Blog 4- Workplace Monitoring

Sometimes it is a thorny issue but should it be so? In this blog I merely scratch the surface of the topic and encourage you to seek further guidance or information should you have concerns about it whether you are employer or employee.

 

In routine terms, workplace monitoring involves the checks that an employer makes on the quality and quantity of work produced by its workforce, e.g. via appraisals or monthly sales targets. However, it can mean something quite different and potentially much more controversial when it refers to a continuous form of staff monitoring.

 

 Examples in such circumstances include:

 

  • CCTV surveillance
  •  Call-logging, the monitoring of both Internet use and downloads, as well as the opening and reading of employee e-mails.
  • Driver/ vehicle tracking.
  •  Monitoring of employees for health-related matters, e.g. those working in high-risk environments. It’s a contentious subject, as many employees - regardless of whether or not their employer’s method of workplace monitoring is justified - view it as intrusive and a way to “spy” on them.

 

This doesn’t mean employers can’t carry it out provided that they properly comply with the relevant legislation and meet other legal duties; it’s a perfectly acceptable way to keep an eye on employees and what they do during working hours.

 

Before deciding whether to introduce monitoring an employer should:

  • be clear about the reasons for monitoring staff and the benefits that this will bring
  • identify any negative effects the monitoring may have on staff. This is called an impact assessment
  • consider whether there are any, less intrusive, alternatives to monitoring
  • work out whether the monitoring is justified, taking into account all of the above.

Except in extremely limited circumstances, employers must take reasonable steps to let staff know that monitoring is happening, what is being monitored and why it is necessary.

Employers who can justify monitoring once they have carried out a proper impact assessment will usually not need the consent of individual members of staff

 

 

Why should we monitor staff?

Quite simply, to protect your business. On the technology side, a study of 664 organisations for the “Information Security Breaches Survey 2015” found that 74% of small businesses had suffered at least one IT-related security breach in the last twelve months (up from 60% in 2014) and, of these, 31% suffered staff-related security breaches. In financial terms, the 2015 Survey found that the average cost of the worst single security breach for small businesses was between £75,200 and £310,800. This figure includes:

  •  Direct and indirect financial losses
  •  Business disruption
  •  Damage to reputation.

 

In some cases, it can also involve tribunal claims, e.g. from a female member of staff if pornographic images are downloaded and passed around by male colleagues or vice versa.
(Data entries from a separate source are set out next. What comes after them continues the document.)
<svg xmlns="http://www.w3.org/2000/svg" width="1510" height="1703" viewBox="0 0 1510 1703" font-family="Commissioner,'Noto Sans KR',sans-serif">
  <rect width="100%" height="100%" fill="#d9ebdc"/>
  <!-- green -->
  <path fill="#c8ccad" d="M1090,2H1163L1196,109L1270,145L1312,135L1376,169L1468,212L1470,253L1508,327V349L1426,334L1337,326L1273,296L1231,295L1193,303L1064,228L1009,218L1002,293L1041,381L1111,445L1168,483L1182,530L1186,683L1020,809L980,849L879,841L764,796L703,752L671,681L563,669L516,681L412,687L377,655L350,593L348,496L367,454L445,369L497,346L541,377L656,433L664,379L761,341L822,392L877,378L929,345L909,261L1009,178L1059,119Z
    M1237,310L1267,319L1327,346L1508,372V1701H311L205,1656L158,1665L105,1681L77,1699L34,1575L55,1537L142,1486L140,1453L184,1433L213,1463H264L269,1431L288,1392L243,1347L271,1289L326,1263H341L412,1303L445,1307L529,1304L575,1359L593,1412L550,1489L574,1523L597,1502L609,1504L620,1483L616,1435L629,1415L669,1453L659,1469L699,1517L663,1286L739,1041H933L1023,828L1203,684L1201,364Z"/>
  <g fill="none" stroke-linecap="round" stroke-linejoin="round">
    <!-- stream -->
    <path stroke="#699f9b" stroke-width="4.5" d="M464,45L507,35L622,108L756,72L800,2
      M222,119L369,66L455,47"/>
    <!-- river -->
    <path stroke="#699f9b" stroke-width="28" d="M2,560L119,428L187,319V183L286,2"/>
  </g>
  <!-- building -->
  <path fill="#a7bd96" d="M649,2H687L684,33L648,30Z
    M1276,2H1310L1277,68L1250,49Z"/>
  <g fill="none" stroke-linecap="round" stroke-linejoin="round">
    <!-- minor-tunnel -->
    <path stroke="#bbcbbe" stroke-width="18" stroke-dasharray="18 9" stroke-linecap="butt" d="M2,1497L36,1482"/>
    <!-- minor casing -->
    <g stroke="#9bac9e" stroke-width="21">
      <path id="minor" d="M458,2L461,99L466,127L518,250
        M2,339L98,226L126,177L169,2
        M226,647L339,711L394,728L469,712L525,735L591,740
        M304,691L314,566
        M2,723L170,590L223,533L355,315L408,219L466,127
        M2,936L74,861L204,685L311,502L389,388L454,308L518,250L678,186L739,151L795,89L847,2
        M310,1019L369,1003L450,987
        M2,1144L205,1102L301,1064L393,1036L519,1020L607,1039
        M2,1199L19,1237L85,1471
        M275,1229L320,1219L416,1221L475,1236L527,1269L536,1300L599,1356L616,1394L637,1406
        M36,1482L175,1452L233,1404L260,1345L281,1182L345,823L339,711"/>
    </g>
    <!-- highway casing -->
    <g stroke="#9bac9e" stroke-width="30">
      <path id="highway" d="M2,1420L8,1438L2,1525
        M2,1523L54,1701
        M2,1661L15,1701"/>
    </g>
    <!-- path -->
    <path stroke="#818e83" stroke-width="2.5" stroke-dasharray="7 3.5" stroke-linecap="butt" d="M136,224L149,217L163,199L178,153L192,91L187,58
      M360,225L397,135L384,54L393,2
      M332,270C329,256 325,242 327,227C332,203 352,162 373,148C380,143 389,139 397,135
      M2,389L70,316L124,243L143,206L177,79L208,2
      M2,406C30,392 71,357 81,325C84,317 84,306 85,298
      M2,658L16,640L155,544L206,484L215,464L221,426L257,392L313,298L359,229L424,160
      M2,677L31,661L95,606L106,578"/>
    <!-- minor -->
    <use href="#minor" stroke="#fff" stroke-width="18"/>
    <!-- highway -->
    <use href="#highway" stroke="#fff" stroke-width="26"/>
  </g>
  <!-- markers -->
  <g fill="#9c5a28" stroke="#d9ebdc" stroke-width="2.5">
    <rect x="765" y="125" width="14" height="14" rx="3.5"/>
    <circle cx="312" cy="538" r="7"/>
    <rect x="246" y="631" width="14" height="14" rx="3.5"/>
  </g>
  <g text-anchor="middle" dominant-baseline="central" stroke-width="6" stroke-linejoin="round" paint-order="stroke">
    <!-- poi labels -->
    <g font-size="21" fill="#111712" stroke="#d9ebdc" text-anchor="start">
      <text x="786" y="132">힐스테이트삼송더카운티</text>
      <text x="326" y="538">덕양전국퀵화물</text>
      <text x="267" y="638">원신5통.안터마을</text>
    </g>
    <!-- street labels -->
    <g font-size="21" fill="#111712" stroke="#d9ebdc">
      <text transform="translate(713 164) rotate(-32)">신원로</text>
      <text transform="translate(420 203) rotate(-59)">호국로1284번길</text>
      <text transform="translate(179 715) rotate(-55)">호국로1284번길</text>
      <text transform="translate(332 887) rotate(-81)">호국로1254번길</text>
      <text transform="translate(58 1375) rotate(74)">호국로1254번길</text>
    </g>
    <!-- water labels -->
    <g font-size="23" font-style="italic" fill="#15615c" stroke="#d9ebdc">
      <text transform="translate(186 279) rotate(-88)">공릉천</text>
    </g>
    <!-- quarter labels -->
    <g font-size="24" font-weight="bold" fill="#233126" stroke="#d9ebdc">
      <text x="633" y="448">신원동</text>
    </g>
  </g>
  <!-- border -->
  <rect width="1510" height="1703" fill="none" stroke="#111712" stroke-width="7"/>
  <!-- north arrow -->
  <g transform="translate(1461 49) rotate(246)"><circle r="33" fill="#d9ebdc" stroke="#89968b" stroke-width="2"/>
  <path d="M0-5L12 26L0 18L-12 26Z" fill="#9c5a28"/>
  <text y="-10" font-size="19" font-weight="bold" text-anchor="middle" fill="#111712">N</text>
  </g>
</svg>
Equally, they can involve staff using technology, such as memory sticks, to download confidential information, e.g. customer lists, which might then be sold on to a third party competitor, taken to a new job or used by the employee to set up in competition. It’s also common for employers to monitor employees’ telephone calls both for training purposes and to ensure that customer service standards are being maintained.

 

Is there any form of workplace monitoring we can’t avoid?

Yes. Firstly, all employers must keep personnel records that include personal information such as address, attendance, appraisal details or the outcome of any disciplinary and grievance proceedings. Some of this workplace monitoring is subject to legislative controls and in the event that your workplace is potentially hazardous, e.g. due to chemicals or high noise levels, the law requires you to carry out health investigation and monitoring. Given that this could involve medical procedures such as lung function or hearing tests, it will involve the creation of medical records. Alternatively, a medical may be required to ensure that an employee is fit enough to continue carrying out safety-critical work. This all amounts to workplace monitoring and you must abide by strict rules.

 

Laws covering workplace monitoring:

• Data Protection Act 1998

• Human Rights Act 1998

• Regulation of Investigatory Powers Act 2000

• Telecommunications (Lawful Business Practice) (Interception of Communications) Regulations 2000.